Beans for 27!

After reading my post about my cooking disaster with g-nuts, many of you offered encouragement and said it would take time for me to learn how to cook beans and other Ugandan foods.  So I thought you would be pleased to know that I successfully cooked beans and rice for dinner on Friday night for 27 people!  I cooked two big pots of beans and one big pot of rice.  According to my guests, the beans were really good.  Our guests included ten Pepperdine law students (working for two months for the Ugandan judiciary), one Pepperdine law student (working with a foundation for street kids), two American adoption lawyers (visiting Kampala this week), and the Alan & Holly Brown family of Texas (Alan, who is a Pepperdine law grad, and his family are adopting a little boy), and one future Pepperdine law student (former in-country director for Restore Leadership Academy).  The highest compliment I received was from Moses, the little boy the Browns are adopting.  He actually didn’t say a word about the beans, he just kept eating until he had finished two bowls full.  If I can make beans that a true Ugandan likes, I must have done it right.

Thanks to the law students bringing me chocolate chips from America, we made chocolate chip cookies for dessert.  The cookies were the best I have had in Uganda!  As the cookies baked, the games began – card games, board games, and group games like mafia and signs (not sure how to play it but the students and the kids had a great time).  We also had some delicious fresh pineapple – you can’t get better even in Hawaii.  We followed the cookies and pineapple with our other “dessert” Doxycycline (anit-malarial drug we take daily).  Some of the students are also taking doxy, so we passed around our Costco-sized bottle of pills and shared.
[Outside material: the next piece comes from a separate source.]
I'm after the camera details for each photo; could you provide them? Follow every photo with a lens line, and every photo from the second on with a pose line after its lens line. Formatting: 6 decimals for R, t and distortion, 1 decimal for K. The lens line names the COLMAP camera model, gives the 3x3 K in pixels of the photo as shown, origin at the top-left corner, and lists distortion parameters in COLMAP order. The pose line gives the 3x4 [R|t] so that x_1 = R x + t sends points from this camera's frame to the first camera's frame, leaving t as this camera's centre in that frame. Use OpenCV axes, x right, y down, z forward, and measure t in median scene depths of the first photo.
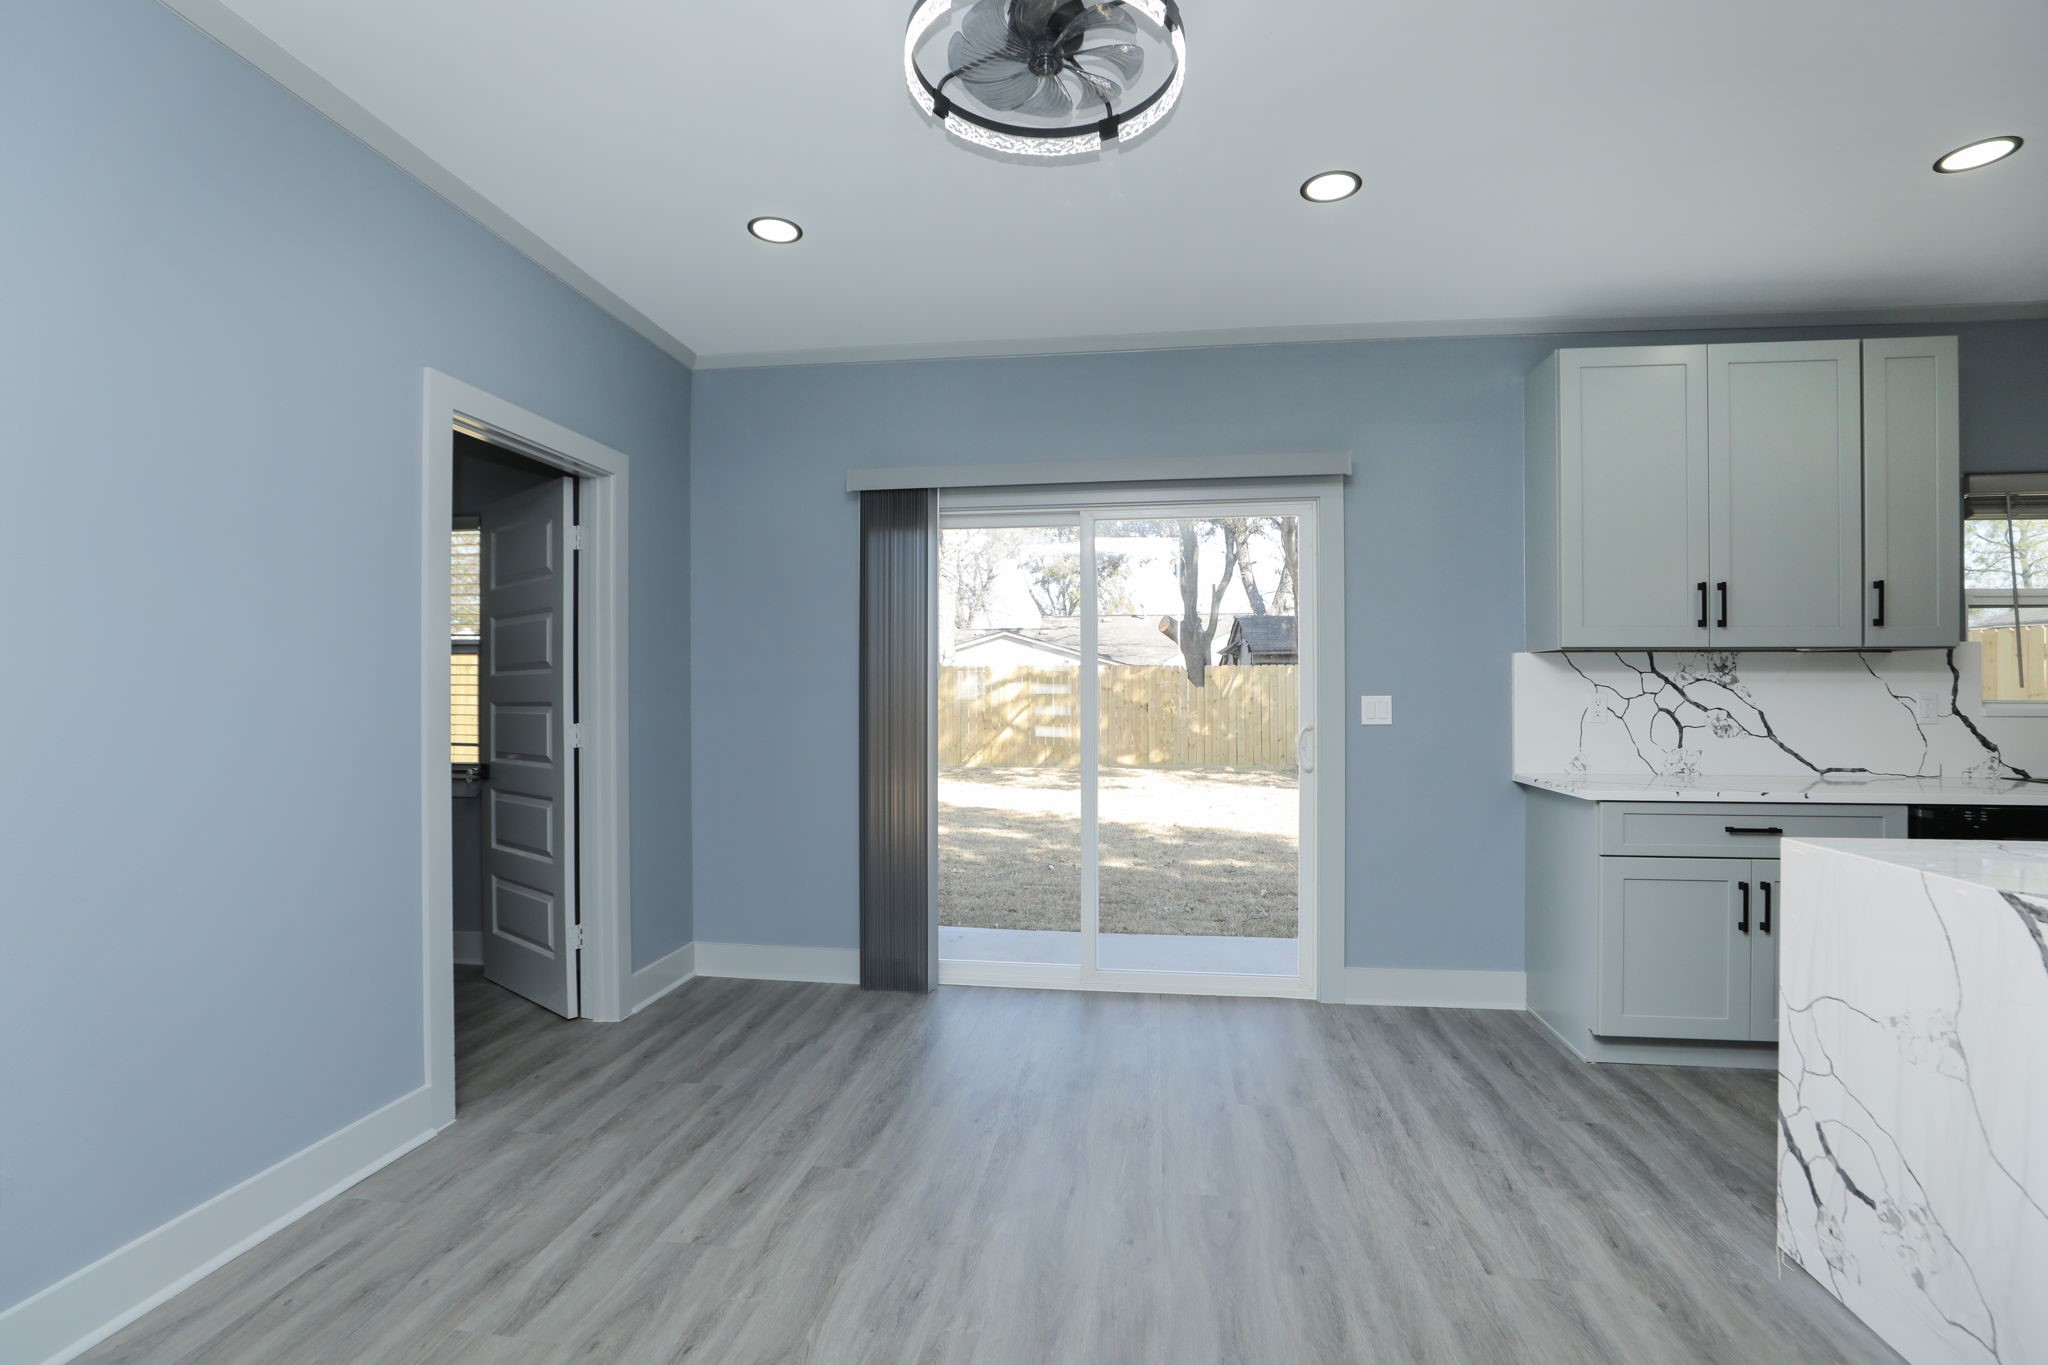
lens RADIAL K [[932.6, 0, 1022.0], [0, 932.6, 683.8], [0, 0, 1]] dist [-0.042642, 0.012986]
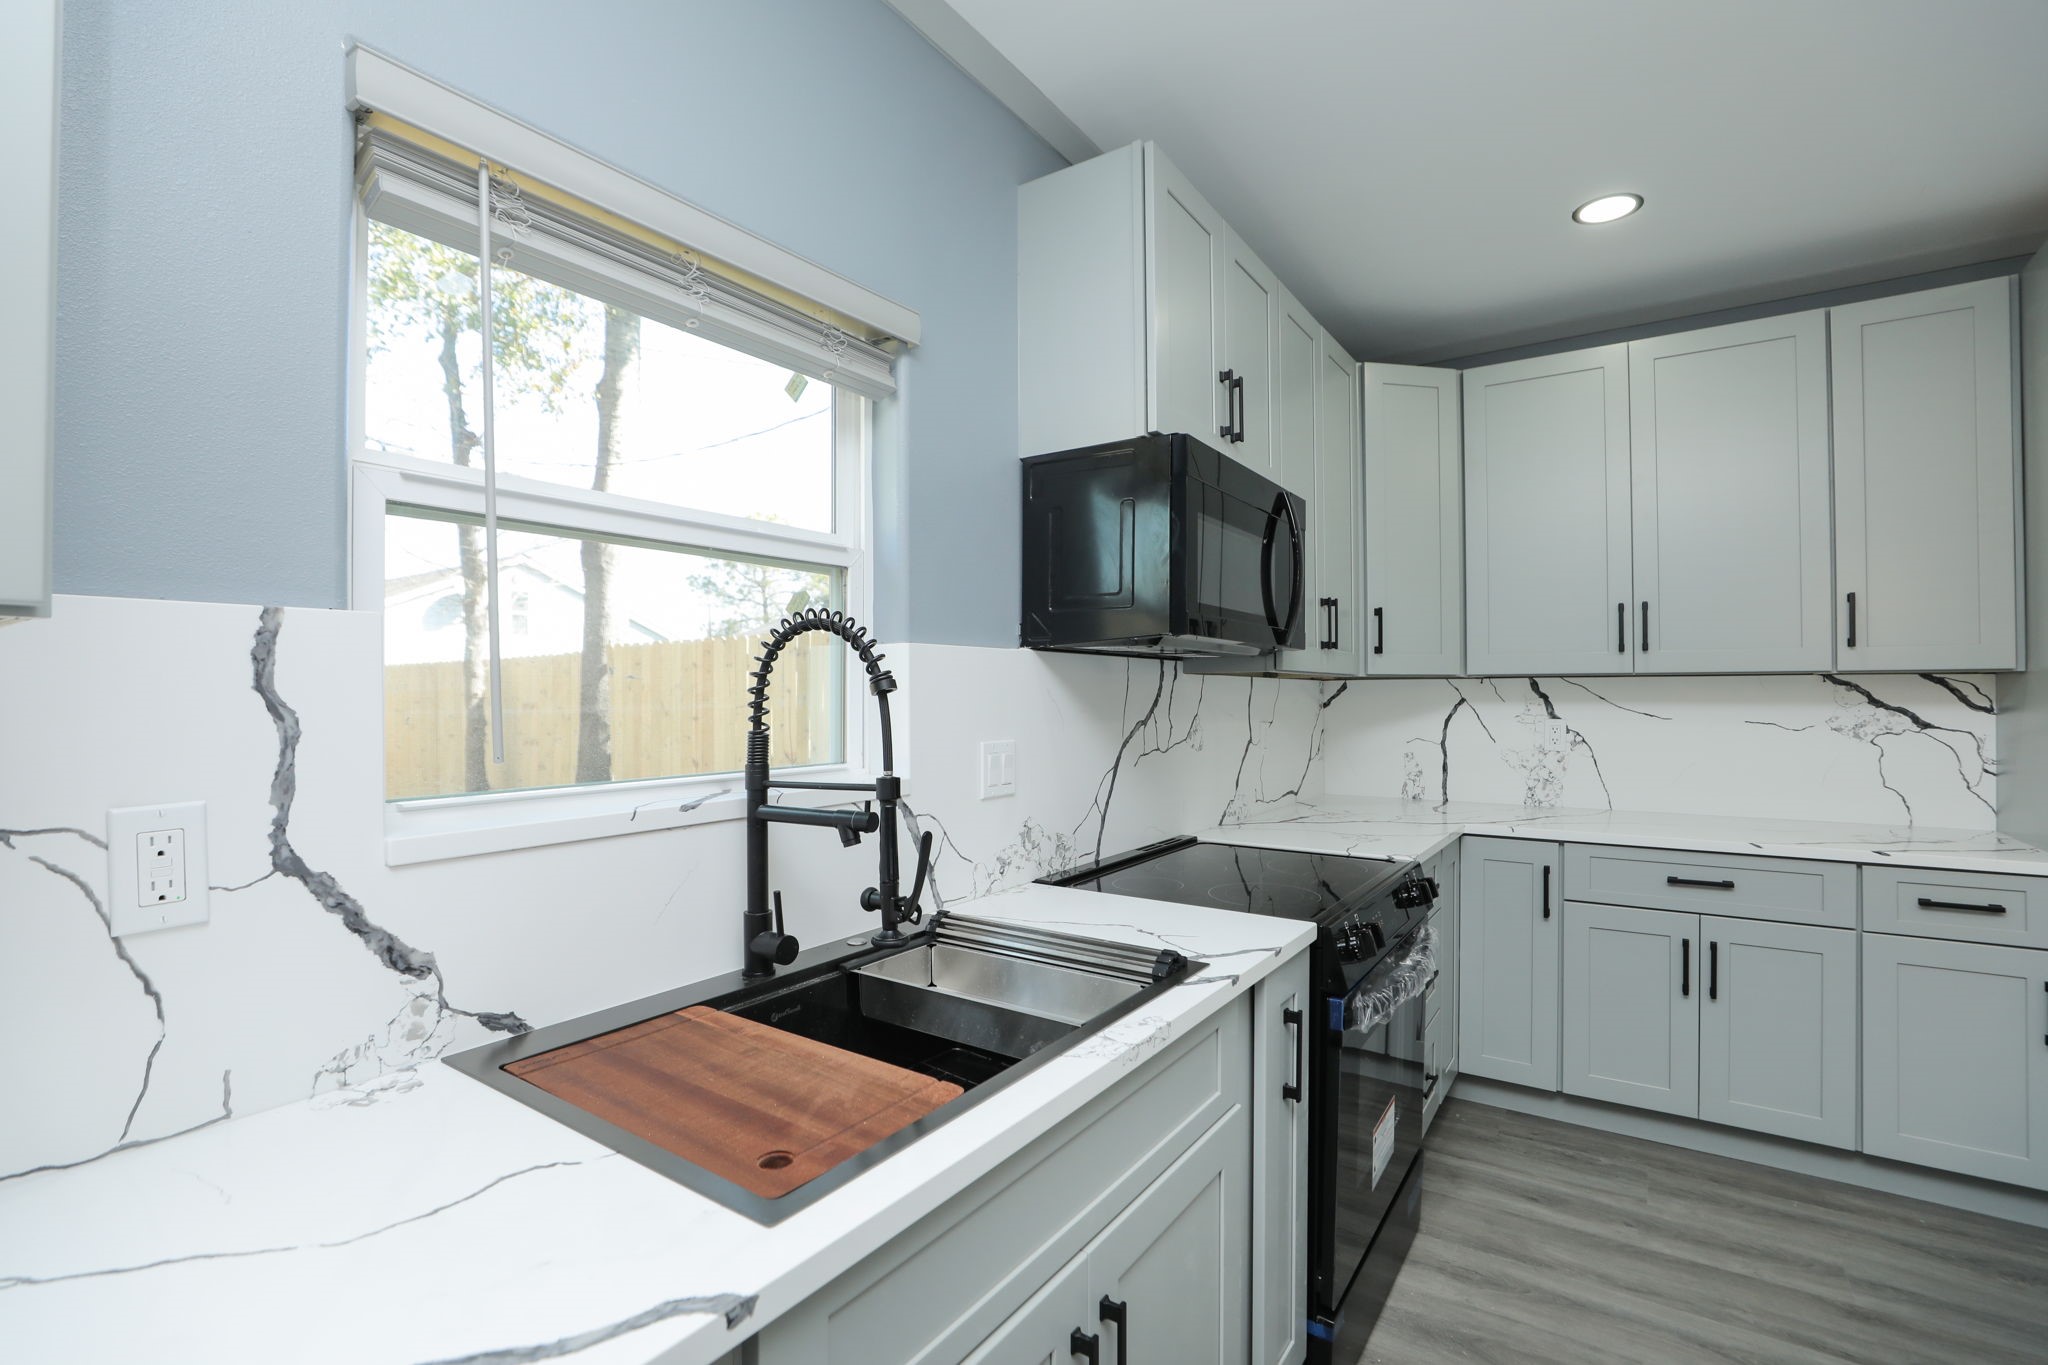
lens RADIAL K [[932.6, 0, 1024.6], [0, 932.6, 686.0], [0, 0, 1]] dist [-0.042642, 0.012986]
pose [[0.446790, 0.001662, 0.894637, 0.888710], [-0.002810, 0.999996, -0.000454, -0.023209], [-0.894635, -0.002311, 0.446793, 0.679568]]
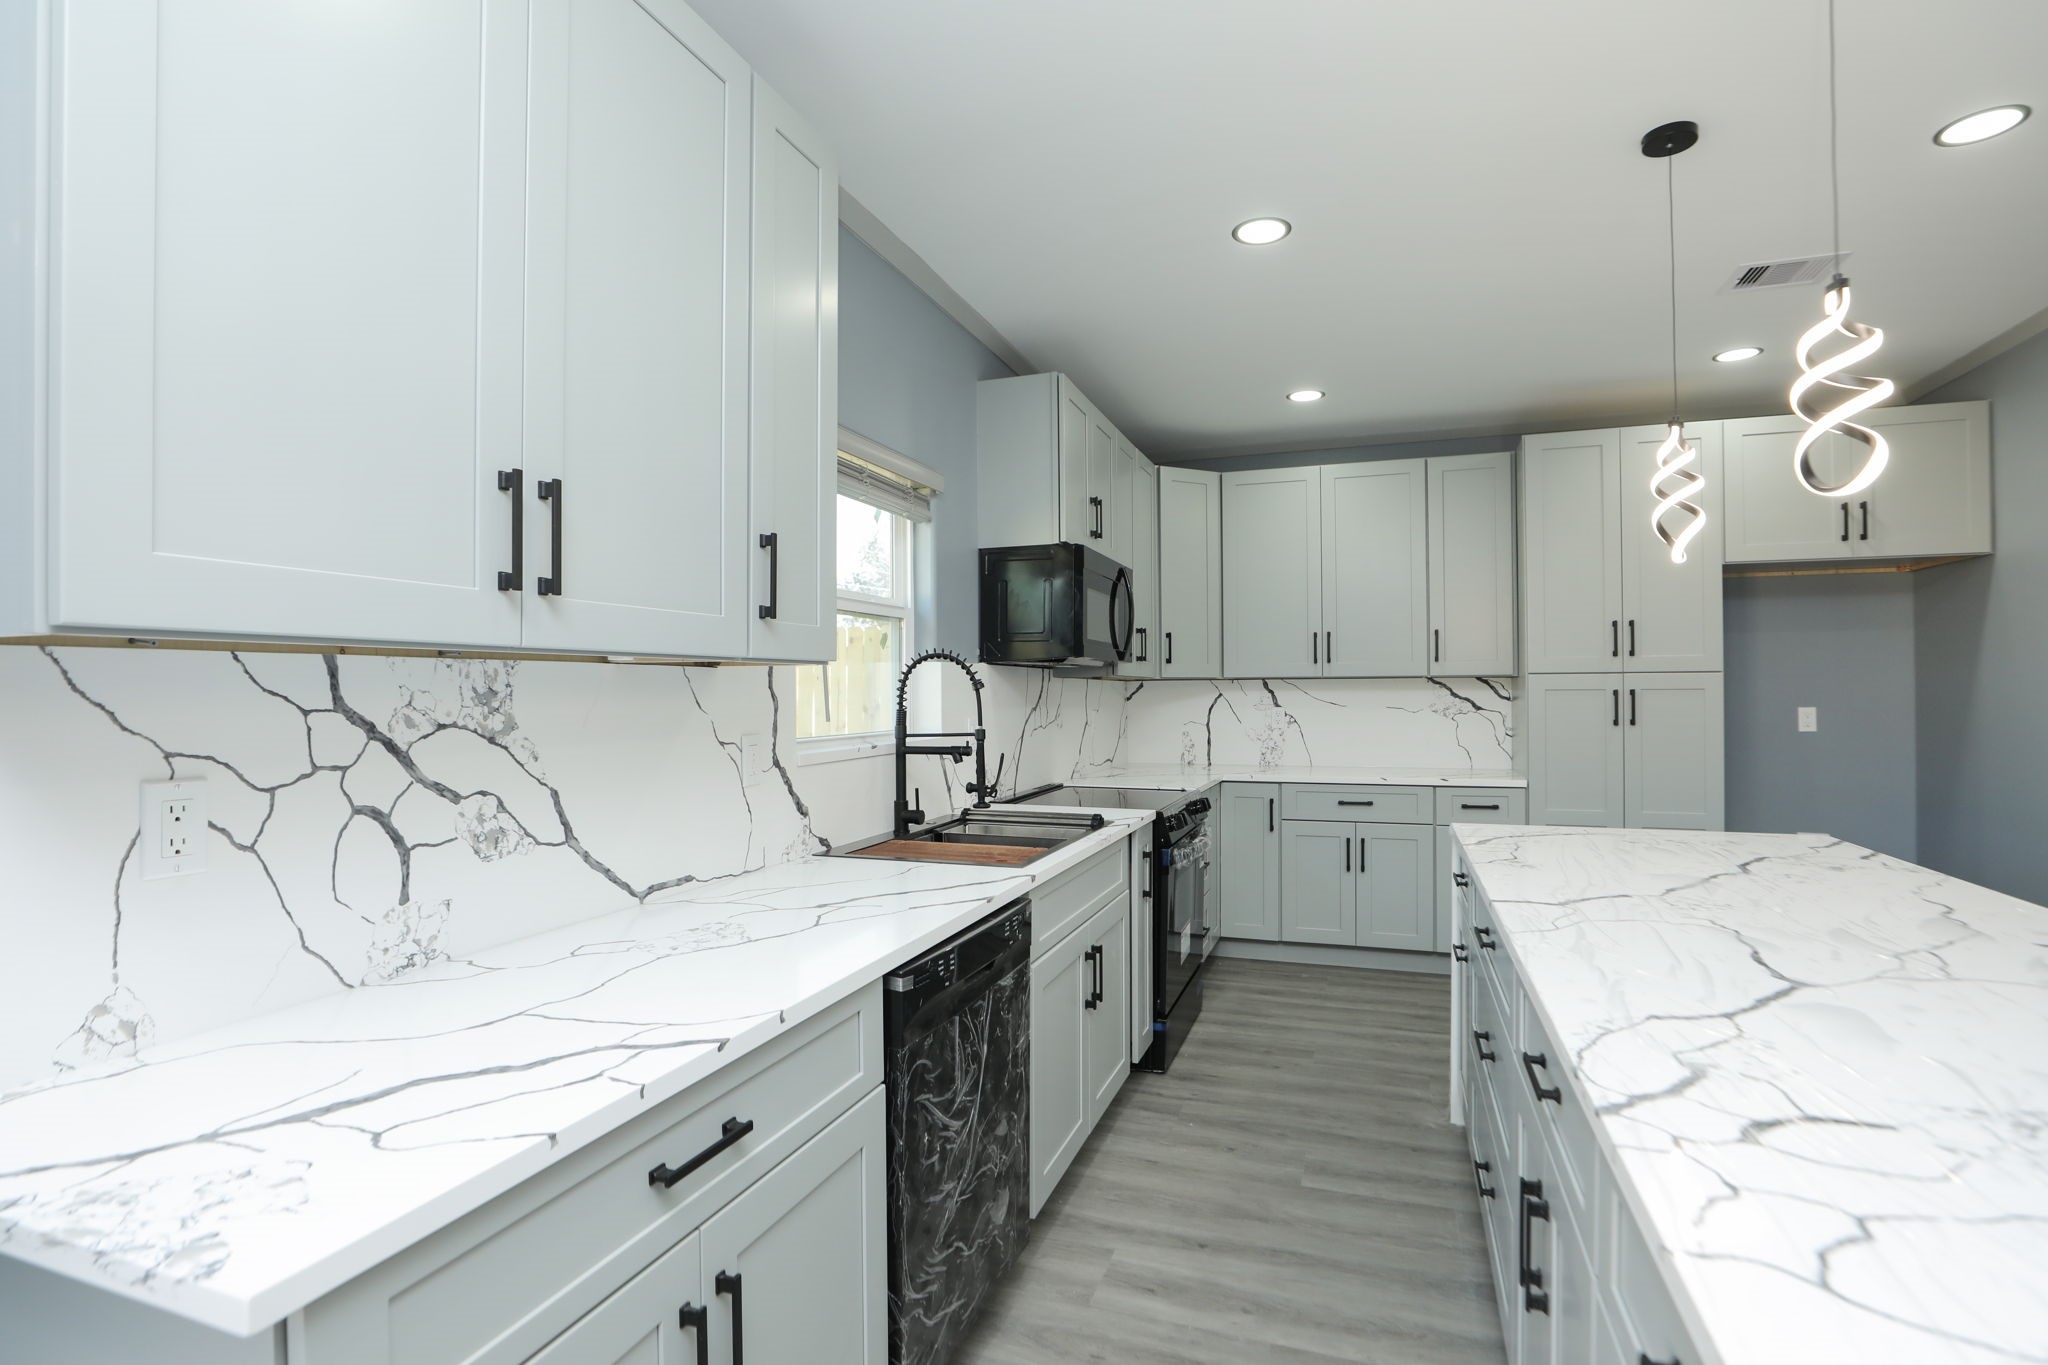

During the evening, one student told me that it was nice just to be in an “American feeling” home.  It did feel like America – dinner, baking cookies, and playing games.  For a few hours, we felt like we were home.  It sort of makes me miss home more, but also makes me look forward to future game nights in Malibu with the law students and others in our Pepperdine family.  It gave me a reminder of why I am so blessed to be in the Pepperdine community.  When we are back at home, I will appreciate these special people even more.